A comparison of carvedilol and metoprolol antioxidant activities in vitro

Carvedilol is a vasodilating beta-blocker and antioxidant approved for treatment of mild to moderate hypertension. angina, and congestive heart failure. Metoprolol is a beta1-selective adrenoceptor antagonist. When carvedilol and metoprolol were recently compared in clinical trials for heart failure, each showed beneficial beta-blocker effects such as improved symptoms, quality of life, exercise tolerance, and ejection fraction, with no between-group differences. When thiobarbituric acid reactive substance (TBARS) levels were measured in serum as an indirect marker of free radical activity, there were also no between-group differences. However, we had noted superior cardioprotection by carvedilol in comparison to metoprolol in ischemia and reperfusion models. We therefore examined antioxidant activity directly in cells and tissues. Here we show that in cultured rat cerebellar neurons, and in brain and heart membranes, carvedilol has far greater antioxidant activity than metoprolol, which is essentially inactive as an antioxidant in these model systems. The antioxidant activity of carvedilol could be explained by a greater degree of lipophilicity, as measured by its ClogP value of 3.841 as contrasted to a ClogP value of 1.346 for metoprolol. Alternatively, the molecular structure of carvedilol favors redox recycling, which the structure of metoprolol does not. Therefore, carvedilol could have additional pharmacologic effects that are favorable for long-term therapy.

Neuroprotective activities of carvedilol and a hydroxylated derivative: role of membrane biophysical interactions

Carvedilol is a vasodilating beta-blocker and antioxidant approved for treatment of mild to moderate hypertension, angina, and congestive heart failure. SB 211475 (4-[2-hydroxyl-3-[[2-(2-methoxyphenoxy)ethyl]amino]propoxyl]-9H-++ +carbazol-3-ol), a hydroxylated carvedilol analogue, is an even more potent antioxidant in several assay systems. Carvedilol also has neuroprotective capacity with modulatory actions at N-methyl-D-aspartate (NMDA) receptors and Na+ channels. In the present study, we demonstrated that in cultured rat cerebellar neurons, SB 211475 has 28-fold greater antioxidant activity than carvedilol, but is 2- to 6-fold less potent, respectively, at inhibiting neurotoxic activities at Na+ channels and at NMDA receptor channels. To determine a biophysical rationale for these differential activities, small angle x-ray scattering data were obtained from model lipid and brain membrane bilayers containing either carvedilol, SB 211475, or dihydropyridine calcium channel blockers.

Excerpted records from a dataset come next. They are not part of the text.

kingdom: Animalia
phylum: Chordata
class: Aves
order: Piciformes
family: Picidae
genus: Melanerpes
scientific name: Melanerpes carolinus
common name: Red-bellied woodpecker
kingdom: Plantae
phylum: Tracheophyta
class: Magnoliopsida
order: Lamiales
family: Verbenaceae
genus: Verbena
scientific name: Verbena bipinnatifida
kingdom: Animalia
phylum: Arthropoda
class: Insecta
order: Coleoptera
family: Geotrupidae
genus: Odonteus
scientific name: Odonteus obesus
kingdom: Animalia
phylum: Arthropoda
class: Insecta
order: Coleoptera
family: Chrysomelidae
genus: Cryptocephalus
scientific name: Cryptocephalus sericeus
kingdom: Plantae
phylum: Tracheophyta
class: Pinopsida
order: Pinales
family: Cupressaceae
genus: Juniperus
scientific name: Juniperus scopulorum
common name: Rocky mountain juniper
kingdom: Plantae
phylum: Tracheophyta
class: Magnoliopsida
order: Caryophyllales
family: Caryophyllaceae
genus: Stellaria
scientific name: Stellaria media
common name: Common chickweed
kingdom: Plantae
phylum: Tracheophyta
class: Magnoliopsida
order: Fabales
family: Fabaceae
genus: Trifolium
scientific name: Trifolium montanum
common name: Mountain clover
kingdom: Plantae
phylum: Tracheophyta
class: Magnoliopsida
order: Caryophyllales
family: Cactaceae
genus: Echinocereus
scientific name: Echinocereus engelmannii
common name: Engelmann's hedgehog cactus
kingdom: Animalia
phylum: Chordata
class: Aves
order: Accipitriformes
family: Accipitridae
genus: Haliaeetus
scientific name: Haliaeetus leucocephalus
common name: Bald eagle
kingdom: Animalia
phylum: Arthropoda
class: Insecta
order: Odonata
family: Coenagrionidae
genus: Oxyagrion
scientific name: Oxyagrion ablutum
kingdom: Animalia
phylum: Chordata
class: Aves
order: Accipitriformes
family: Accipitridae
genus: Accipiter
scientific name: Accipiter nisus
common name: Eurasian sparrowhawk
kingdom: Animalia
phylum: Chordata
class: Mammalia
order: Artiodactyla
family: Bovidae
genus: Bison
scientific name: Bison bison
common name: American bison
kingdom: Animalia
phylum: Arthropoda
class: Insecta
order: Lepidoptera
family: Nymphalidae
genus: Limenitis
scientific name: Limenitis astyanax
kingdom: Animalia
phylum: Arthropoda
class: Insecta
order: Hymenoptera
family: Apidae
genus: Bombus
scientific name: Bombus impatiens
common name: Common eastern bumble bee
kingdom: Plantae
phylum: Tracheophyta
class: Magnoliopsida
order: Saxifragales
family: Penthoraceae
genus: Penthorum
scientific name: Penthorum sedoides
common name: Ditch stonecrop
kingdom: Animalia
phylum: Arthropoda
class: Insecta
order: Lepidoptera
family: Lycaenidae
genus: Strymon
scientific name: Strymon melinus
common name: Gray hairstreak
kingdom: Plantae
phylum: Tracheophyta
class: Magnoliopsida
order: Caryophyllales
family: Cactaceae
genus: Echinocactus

Electron density profiles revealed that the location of SB 211475 was restricted to the glycerol backbone/hydrocarbon interface and significantly reduced membrane width by 5%, whereas the time-averaged location for carvedilol and flunarizine also extended to the hydrated surface of the bilayer. Comparison of carvedilol with several dihydropyridines showed a correlation between high ClogP values (lipophilicity), Na+ channel inhibitory potency, and bilayer localization. The antioxidant activity of SB 211475 could be explained by restricted intercalation into the glycerol phosphate/hydrocarbon interface, creating an increase in volume associated with the phospholipid acyl chains, which would then become resistant to lipid peroxidation. Differential channel modulation may also be explained by these membrane structural results, which indicate that carvedilol and the less spatially restricted dihydropyridine molecules are more likely to inhibit transmembrane receptor channels.